:: PROBLEM STATEMENT ::
An exact, line-by-line copy is needed, beginning at the line with "pinky dip: (724, 833)" and ending at the last line of the listing below.

:: EXERCISE INPUT ::
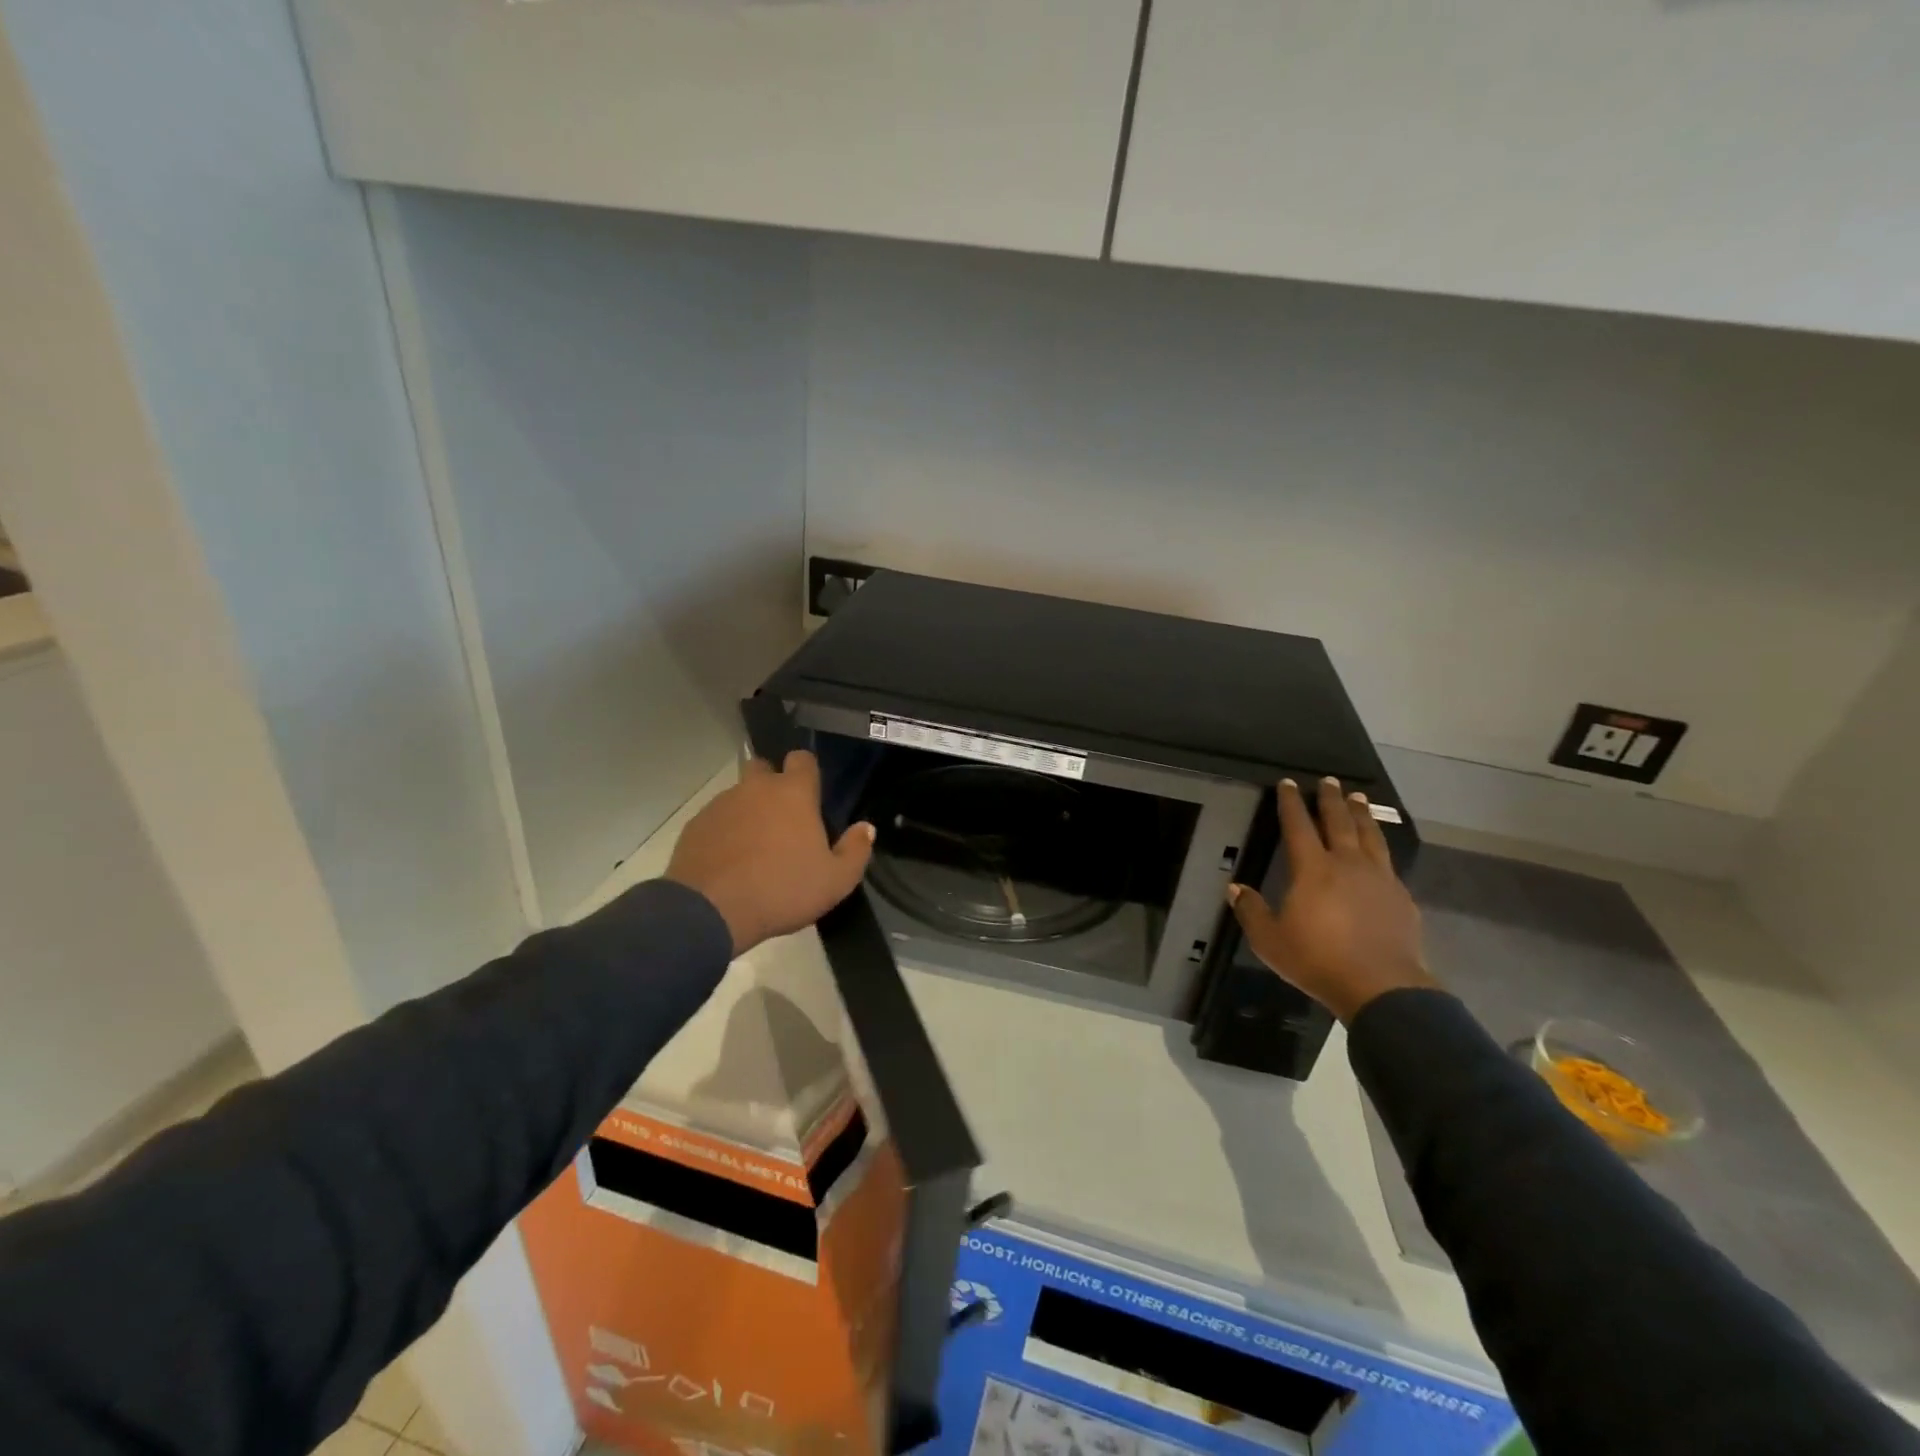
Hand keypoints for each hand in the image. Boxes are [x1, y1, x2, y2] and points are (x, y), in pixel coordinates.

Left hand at [665, 751, 875, 956]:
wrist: (709, 912)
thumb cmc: (782, 891)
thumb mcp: (835, 881)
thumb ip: (855, 851)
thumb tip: (866, 828)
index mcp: (793, 793)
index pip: (803, 759)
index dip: (808, 772)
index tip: (812, 795)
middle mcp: (756, 788)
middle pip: (764, 768)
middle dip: (773, 784)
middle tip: (783, 819)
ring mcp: (721, 804)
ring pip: (739, 795)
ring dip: (748, 811)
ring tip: (755, 849)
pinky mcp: (696, 825)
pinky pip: (716, 819)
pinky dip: (724, 833)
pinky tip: (729, 862)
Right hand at [1228, 777, 1438, 1022]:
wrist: (1382, 987)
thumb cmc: (1318, 960)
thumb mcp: (1270, 941)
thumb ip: (1252, 911)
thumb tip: (1234, 888)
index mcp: (1313, 869)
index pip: (1298, 826)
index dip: (1291, 803)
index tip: (1288, 783)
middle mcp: (1347, 864)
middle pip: (1339, 822)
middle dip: (1332, 799)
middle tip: (1330, 780)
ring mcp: (1379, 878)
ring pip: (1369, 836)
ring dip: (1362, 815)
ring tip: (1359, 798)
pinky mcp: (1401, 897)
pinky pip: (1388, 863)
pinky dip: (1380, 848)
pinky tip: (1379, 852)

:: SOLUTION TO THIS PROBLEM ::
pinky dip: (724, 833)
pinky tip: (729, 862)
Right hand at [1228, 777, 1438, 1022]:
wrist: (1382, 987)
thumb cmc: (1318, 960)
thumb mcp: (1270, 941)
thumb ip: (1252, 911)
thumb tip: (1234, 888)
index mcp: (1313, 869)
index pip: (1298, 826)
index dip: (1291, 803)
index tip: (1288, 783)
middle mcp: (1347, 864)
middle pip: (1339, 822)
middle dip: (1332, 799)
middle tip: (1330, 780)
ring mcp: (1379, 878)
ring pip: (1369, 836)
ring dip: (1362, 815)
ring tip: (1359, 798)
pinky mcp: (1401, 897)
pinky pip: (1388, 863)
pinky dip: (1380, 848)
pinky tip: (1379, 852)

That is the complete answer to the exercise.